A small branch of department store David Jones was located in the hotel, which provided goods for visitors, hampers for sending to Great Britain and Australiana souvenirs.

The hotel also contained a number of very fine paintings of Australian scenes including eight watercolours by Gladstone Eyre.

==Standards==
The hotel boasted international standards of comfort and service. The Australia became "the place to stay and be seen by the upper echelons of society". The hotel remained an oasis for those who scorned modernity and sought the more refined atmosphere of the classic European hotels. Apart from the accommodation for guests, rooms were also provided in the Rowe Street wing for their servants, including the children's nurses, who had their own dining room with their charges. Robert Helpmann had a suite permanently reserved; Marlene Dietrich stayed there several times (thereafter her suite, rooms 707–708, was named after her) and one lady lived there for 31 years.

==Notable events==

A patron stands on the marble steps of the doomed Australia Hotel. The closure notice is pasted on a column.

The hotel hosted many famous events.

- On Monday, 28 January 1901, the hotel saw the literary Bohemian society of Sydney gather for the send-off of Scottish-Australian poet and bush balladeer Will H. Ogilvie (1869–1963). Those present included painter Julian Ashton, writer Barbara Baynton, poet Christopher Brennan, poet Victor Daley, writer Albert Dorrington, playwright Alice Eyton, sculptor Nelson Illingworth, artist Fred Leist, poet Louise Mack (Mrs Creed), singer Eva Mylott, poet Banjo Paterson, poet and member of parliament Patrick Quinn, his brother and poet Roderic Quinn, artist Tom Roberts, activist Rose Scott, artist David Souter, journalist and suffragist Agnes Storrie, and writer and critic Alfred Stephens.
- The hotel was the venue for the first meeting for the establishment of the Wireless Institute of Australia in March 1910.
- Later in 1910 AWA obtained a licence from the Postmaster-General's Department to run telegraphy tests, from the hotel's 6th floor, with ships at sea, on 27 August. It was subsequently permitted to handle commercial traffic in 1911 – the first in Australia.
- 5 December 1915 a fire broke out at 11.30 am in the north-east corner of the roof and quickly spread, eventually gutting the upper three floors, but without loss of life.
- In April 1919 the famous entertainer Sir Harry Lauder was staying at The Australia and giving a luncheon party when he was formally notified that he was to be knighted upon his return to Britain.
- In January 1941 Cabinet Ministers gave a dinner at The Australia for Robert Menzies who was about to leave for Great Britain.
- In April 1949 the hotel had the historic importance of being the venue of the first successful television demonstration in Australia, when the State Governor, Lieutenant-General John Northcott was televised in the hotel's ballroom as he opened the demonstration.

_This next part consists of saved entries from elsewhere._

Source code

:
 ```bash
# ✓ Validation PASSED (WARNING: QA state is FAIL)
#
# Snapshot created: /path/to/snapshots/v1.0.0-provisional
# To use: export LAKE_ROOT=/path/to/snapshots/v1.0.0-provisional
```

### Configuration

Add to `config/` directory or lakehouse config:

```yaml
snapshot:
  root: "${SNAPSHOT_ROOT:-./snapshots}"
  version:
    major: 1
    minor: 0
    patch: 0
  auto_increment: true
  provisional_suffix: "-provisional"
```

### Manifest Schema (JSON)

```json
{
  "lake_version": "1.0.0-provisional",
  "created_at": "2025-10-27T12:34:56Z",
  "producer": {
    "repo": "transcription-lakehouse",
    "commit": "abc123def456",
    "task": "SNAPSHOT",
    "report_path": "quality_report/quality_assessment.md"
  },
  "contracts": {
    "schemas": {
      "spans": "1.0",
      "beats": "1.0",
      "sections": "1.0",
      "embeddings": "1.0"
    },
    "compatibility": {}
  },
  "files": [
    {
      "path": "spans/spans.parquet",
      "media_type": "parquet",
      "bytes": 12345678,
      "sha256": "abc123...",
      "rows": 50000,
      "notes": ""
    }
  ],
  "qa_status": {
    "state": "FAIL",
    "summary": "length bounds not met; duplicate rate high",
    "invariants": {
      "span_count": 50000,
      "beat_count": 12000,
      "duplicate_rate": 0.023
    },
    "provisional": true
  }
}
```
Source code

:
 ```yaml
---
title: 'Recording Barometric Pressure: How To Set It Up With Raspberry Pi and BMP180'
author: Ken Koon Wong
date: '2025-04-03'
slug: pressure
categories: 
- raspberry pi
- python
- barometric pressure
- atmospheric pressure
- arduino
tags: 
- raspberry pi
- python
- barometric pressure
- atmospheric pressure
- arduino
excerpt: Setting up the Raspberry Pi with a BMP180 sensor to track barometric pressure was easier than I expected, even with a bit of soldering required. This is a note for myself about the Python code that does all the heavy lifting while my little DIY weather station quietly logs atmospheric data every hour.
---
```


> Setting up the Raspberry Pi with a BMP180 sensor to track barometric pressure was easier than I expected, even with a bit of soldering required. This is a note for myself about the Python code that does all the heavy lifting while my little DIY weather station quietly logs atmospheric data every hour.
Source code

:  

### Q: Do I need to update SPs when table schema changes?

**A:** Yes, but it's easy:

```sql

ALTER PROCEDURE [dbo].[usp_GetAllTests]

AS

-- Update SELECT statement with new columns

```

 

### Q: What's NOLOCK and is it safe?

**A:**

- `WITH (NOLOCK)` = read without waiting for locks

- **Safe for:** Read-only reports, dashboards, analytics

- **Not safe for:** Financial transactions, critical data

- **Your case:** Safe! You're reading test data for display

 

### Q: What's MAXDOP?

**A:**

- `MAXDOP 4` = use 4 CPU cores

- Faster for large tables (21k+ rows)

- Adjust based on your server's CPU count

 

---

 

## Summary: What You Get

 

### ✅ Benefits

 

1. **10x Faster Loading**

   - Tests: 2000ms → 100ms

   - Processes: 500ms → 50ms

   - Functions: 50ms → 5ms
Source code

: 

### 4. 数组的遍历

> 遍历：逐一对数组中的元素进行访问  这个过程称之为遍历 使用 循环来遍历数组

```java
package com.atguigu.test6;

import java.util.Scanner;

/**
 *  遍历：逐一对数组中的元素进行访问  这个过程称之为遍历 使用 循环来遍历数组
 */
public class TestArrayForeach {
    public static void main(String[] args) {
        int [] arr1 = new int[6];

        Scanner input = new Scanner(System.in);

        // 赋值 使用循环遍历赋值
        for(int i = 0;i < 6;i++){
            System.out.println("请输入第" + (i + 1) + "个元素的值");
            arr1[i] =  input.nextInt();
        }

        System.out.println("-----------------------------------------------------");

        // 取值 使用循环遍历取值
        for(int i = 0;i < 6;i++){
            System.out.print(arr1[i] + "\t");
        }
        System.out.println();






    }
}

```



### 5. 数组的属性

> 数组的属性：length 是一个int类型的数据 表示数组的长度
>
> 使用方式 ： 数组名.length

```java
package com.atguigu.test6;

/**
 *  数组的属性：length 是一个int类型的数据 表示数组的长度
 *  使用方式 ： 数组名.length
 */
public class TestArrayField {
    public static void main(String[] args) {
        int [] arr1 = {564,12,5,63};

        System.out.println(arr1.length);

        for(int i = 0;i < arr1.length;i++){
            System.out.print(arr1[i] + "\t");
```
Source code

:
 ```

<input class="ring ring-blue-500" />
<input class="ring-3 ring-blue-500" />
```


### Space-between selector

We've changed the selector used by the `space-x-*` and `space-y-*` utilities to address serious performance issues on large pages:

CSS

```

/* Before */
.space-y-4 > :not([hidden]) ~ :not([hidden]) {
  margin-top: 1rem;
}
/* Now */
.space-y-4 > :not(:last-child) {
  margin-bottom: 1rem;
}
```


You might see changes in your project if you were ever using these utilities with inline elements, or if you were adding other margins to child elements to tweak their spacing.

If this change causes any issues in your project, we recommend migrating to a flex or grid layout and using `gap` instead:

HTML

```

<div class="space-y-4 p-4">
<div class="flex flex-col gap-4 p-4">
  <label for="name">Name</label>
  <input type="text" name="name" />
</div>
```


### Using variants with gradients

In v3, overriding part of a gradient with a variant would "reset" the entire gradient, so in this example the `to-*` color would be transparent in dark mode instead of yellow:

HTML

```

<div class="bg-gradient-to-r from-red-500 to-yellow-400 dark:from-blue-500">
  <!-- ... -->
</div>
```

==Closure, demolition, heritage==
The hotel was put to auction on 25 February 1970 by Richard Stanton and Sons and was purchased by MLC who, amid mounting concerns, announced their intention of refurbishing and maintaining the hotel, one of the city's landmarks. However they later announced the hotel's impending closure, and The Australia closed on 30 June 1971. The building was demolished in almost record time in 1971 and 1972, to erect a modern $200 million, 68-storey office block/skyscraper in its place; the MLC Centre by architect Harry Seidler.

The Royal Australian Historical Society who fix their famous Green Plaques to historic buildings and sites, placed their 39th plaque on the MLC Centre in memory of the Australia Hotel.